What Happened In Pradelles
Pradelles, in the Haute-Loire, had its moment in the sun 500 years ago when a statue of the Miraculous Virgin was found in the site where the town’s beautiful chapel now stands.
During that Renaissance period its population stood at over 5000, and it was a place of worship, commerce and warriors. Now, 500 or so people live in Pradelles, and it is a little down on its uppers.
But there is one compensation to be derived from a majestic past: many live in ancient homes of hand-carved stone; homes of beautiful proportion and stunning architectural elegance. Being wealthy, it would appear, is different from being rich.
I stayed in a Gite organised by the town (a knockout building, of course) and shared the evening with Philippe, Jeramie and Lou – three of my Chemin Che-mates. We cooked dinner together and talked about French comedy, film, and of each other’s passions. Walking with the guys that day, I discovered that Kaicha became more fluid in her progress once we were all talking together. Like most of natural life, donkeys respond to good rhythm.
The next morning, I walked up the street in search of coffee, and stooped into an unremarkable café, because there was laughter emerging from its interior.
The lady of the house was an absolute delight. She spoke native French and had the facial features of South India. The colourful flag hanging on the wall would surely offer me some explanation, but I did not address it immediately. Breakfast sprinkled in mystery is always more delicious.

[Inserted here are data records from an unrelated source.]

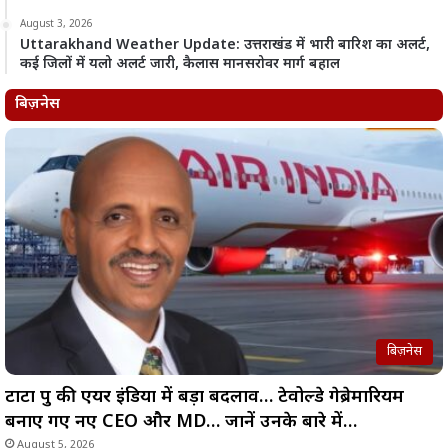
August 3, 2026
Uttarakhand Weather Update: उत्तराखंड में भारी बारिश का अलर्ट,
कई जिलों में यलो अलर्ट जारी, कैलास मानसरोवर मार्ग बहाल
बिज़नेस
बिज़नेस
टाटा ग्रुप की एयर इंडिया में बड़ा बदलाव… टेवोल्डे गेब्रेमारियम
बनाए गए नए CEO और MD… जानें उनके बारे में…
August 5, 2026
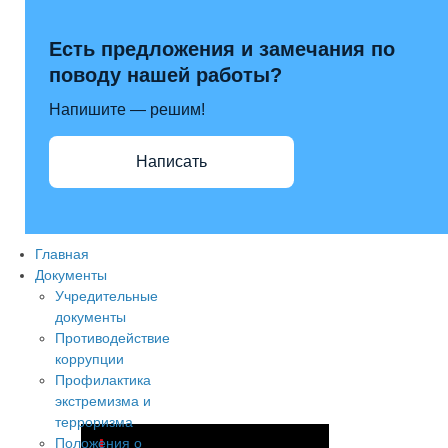
Есть предложения и замечания по
поводу нашей работы?
Напишите — решим!
Написать
Главная
max
Документы
Учредительные
документы
Противодействие
коррупции
Профилактика
экстремизма и
терроризма
Положения о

She made me coffee, and explained her very non-French breakfast fare very proudly, as it was all homemade. She had banana and tapioca pudding, vanilla and lemon cake, and three kinds of homemade jam. Each was explained in detail, including how the apricot and spices edition turned out too runny, but was still tasty.
She stood beside me as I tried each jam, giving her feedback as I went, until, on her bidding, I decided on my favourite. I went for rhubarb and vanilla, but it was a close call.
We chatted as I ate.
She and her brother came here 22 years ago from La Réunion, the French ‘department’ in the Indian Ocean. All around the café, evidence of their island first-love was to be found. To the left of the flag, a little corner was dedicated to a tropical waterfall visual, surrounded by luscious green-plastic leaves. At the back bar stood a wide selection of Réunion rums (or rhums), augmented by her brother with fruits and spices. I had the lime-infused expression, which made me feel like a whaler on the high seas.
Being thus energised, I moved on to the boulangerie to get some supplies for my walk. I claimed the last pain aux raisins of that morning. When they’re gone, they’re gone.
Pradelles, like most of rural France, operates on the freshly, home-prepared model. Our cities are subjected to supermarkets’ subversion of this ideal; their ‘freshness theatre’ is likely not fresh, and decidedly not super.
On the boulangerie noticeboard, I saw there was a concert of Mozart and Schubert that very night in Pradelles, but I unfortunately was donkey-ing out of town. Zut, alors!
Leaving the town, I fell into chat with a rather erudite man outside the Chapel. Kaïsha is the ultimate conversation starter, and we chatted about Robert Louis Stevenson and the chemin that the author’s adventure inspired. The man kindly gave me a leaflet that explained the church, and I went on my way.
That evening, on reaching Langogne, I had an impulse which would usually never occur on such a walk. I decided to grab a taxi, retrace my steps, and return to Pradelles for the concert.
Mozart should never be ignored, if one has rhubarb enough to leave one’s chair.
As it turned out, the concert was in the Chapel of Our Lady – the site where the Virgin’s statue was found 500 years ago.
I recognised the man at the door from that morning. The chapel’s erudite parish priest did not recognise me as I arrived. I was in civilian clothes, lacked a donkey, and should have been somewhere else. He was busy dealing with patrons, and I said nothing.
He stood up and spoke to the assembly before Mozart began, thanking us for coming. He spoke of his vision that the chapel would become a place not just of worship, but of creativity, community and of good living. He was eloquent and thoughtful.
Pradelles, he continued, is embracing the world again, and Our Lady’s Chapel wants to be at the centre of it. The Stevenson walk is bringing so many new people through the town, he said. Only today, I spoke to a man walking through from Dublin, no less.
My ears burned.
I did consider standing up, doing a twirl, and declaring that I was here, even though I should have been somewhere else. But I said nothing. Because I had to leave promptly after the beautiful concert for my taxi, I did not get a chance to greet that erudite man again.
However, I felt proud to be a citizen of Pradelles for one day. I feel sure that its glory is rising again; hand-carved with laughter, welcome and love.